[ÉNONCÉ] Pouvez-vous écrire la suite du récit sur le quartier de San Telmo, en reprenant juste après sa dernière phrase ?

[EXTRAIT]
--- --- ---

Le 6 février 2007 au petit matin, le taxi m’amenant de l’aéroport Ezeiza pénètre le quartier de San Telmo dont les rues pavées ont fini de me réveiller quand le chauffeur s’arrête brutalement, un homme vêtu d’un imperméable Burberry traversant la rue sous une pluie battante devant un bus rouge à impériale manifestement londonien !

Pourtant, nous recevons en pleine face un soleil déjà ardent !

Plutôt qu’écouter les plaintes du chauffeur, je descends parler avec les techniciens qui tournaient je ne sais plus quel film policier. Trop tard, déjà j’étais happé par cette ville dont il m’a semblé qu’elle m’était familière alors que j’en ignorais tout.

Le début d’une histoire d’amour avec le barrio San Telmo, ses restaurants et cafés, ses artistes, ses bars, ses antiquaires, sa vie et l’omni présence du tango et du cinéma : pas un séjour sans y croiser un tournage !

--- --- ---

[JEU DE DONNÉES]
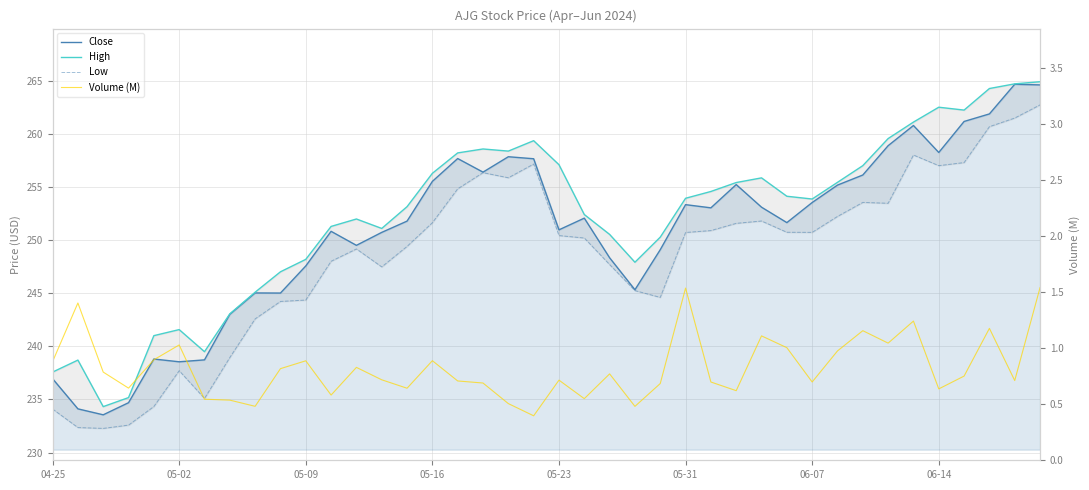

What is the minimum value for High?

234.3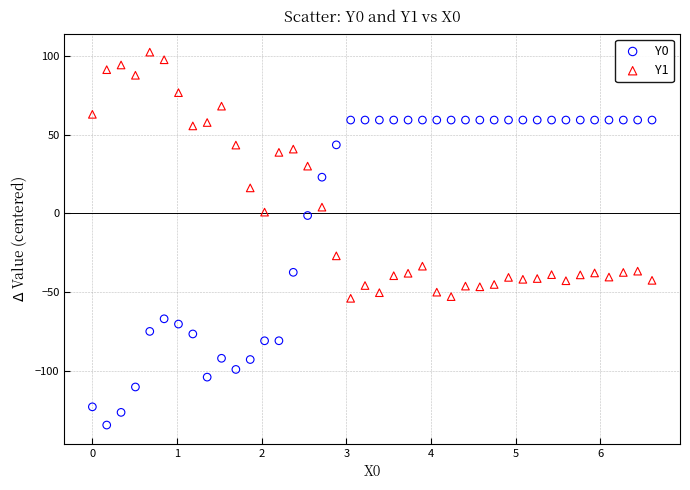

Which series has the widest spread of Y values?

Y0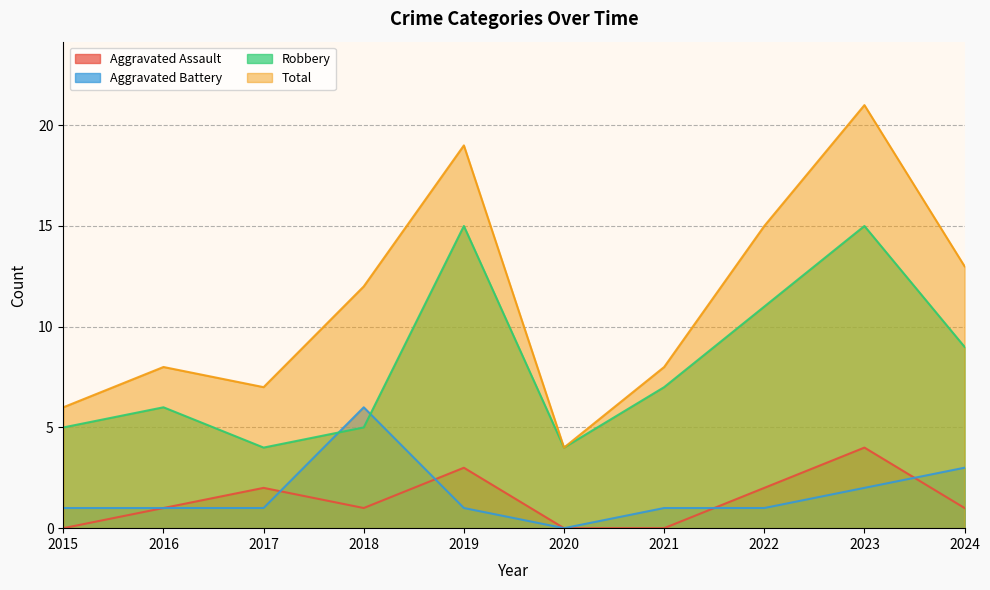

What is the maximum value for Aggravated Battery?

6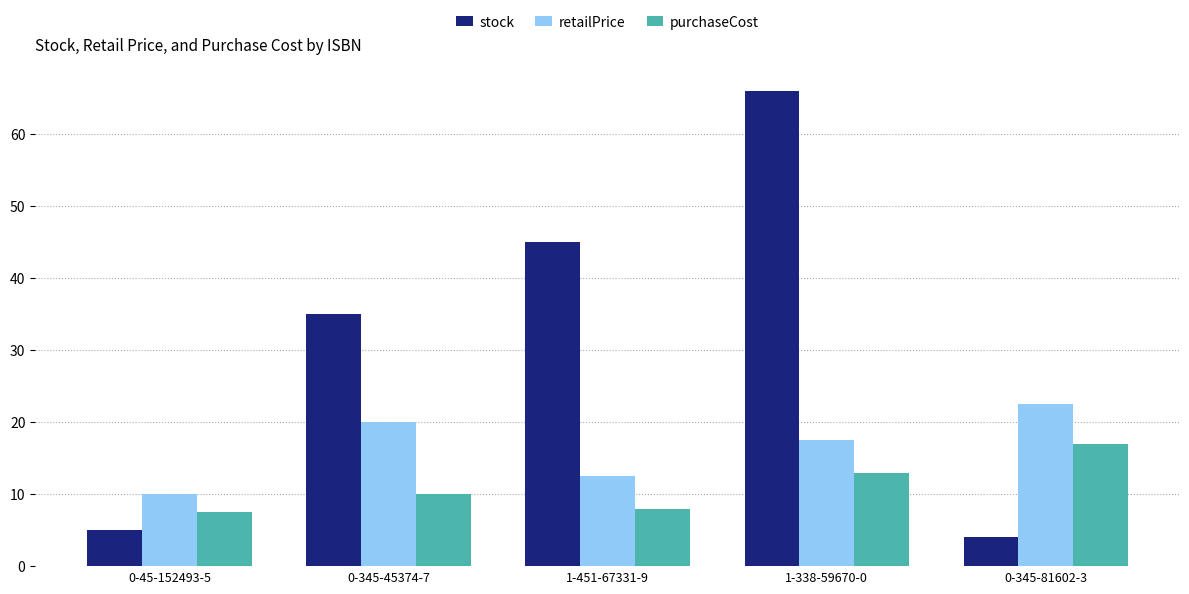

Rank the series by their average value, from lowest to highest.

purchaseCost, retailPrice, stock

--- --- ---

[RÉSULTAT ATTENDU]
J’avais réservé un T2 à l’angle de Bolivar y Humberto Primo (attention pas Primero, car c’est un roi italien), avec patio très sympa sur les photos. De fait assez mignon à l’intérieur mais le patio (sur la photo une personne y somnolait sur un transat, forcément un lendemain de milonga me disais-je) sur lequel donne l’appartement est celui d’un ensemble d’immeubles auquel il permet d’accéder depuis la rue. Classique à Buenos Aires compte tenu de la configuration des pâtés de maisons (manzanas) de 100m de côté (cuadra) environ. Résultat : 200 passages par jour et l’impression d’être le concierge de l’immeuble.

Un autre local donnait sur le patio : un vendeur d’empanadas 7/7 livrant des clients jusqu’à 3h du matin et ses jeunes employés ne trouvaient rien de mieux qu’y finir la nuit à regarder des séries télé (zorro très prisé) en éclatant de rire fenêtre ouverte.

Bon les empanadas offertes au retour de la milonga en contrepartie du fait que j’aurais beaucoup de mal à dormir, 2-3 nuits c’est sympa, après pas suffisant pour oublier les cafards qui courraient le long des murs de la salle de bains et de la cuisine jusqu’à ce qu’enfin, après 3 appels à l’agence de location, le fumigador finisse par régler le problème.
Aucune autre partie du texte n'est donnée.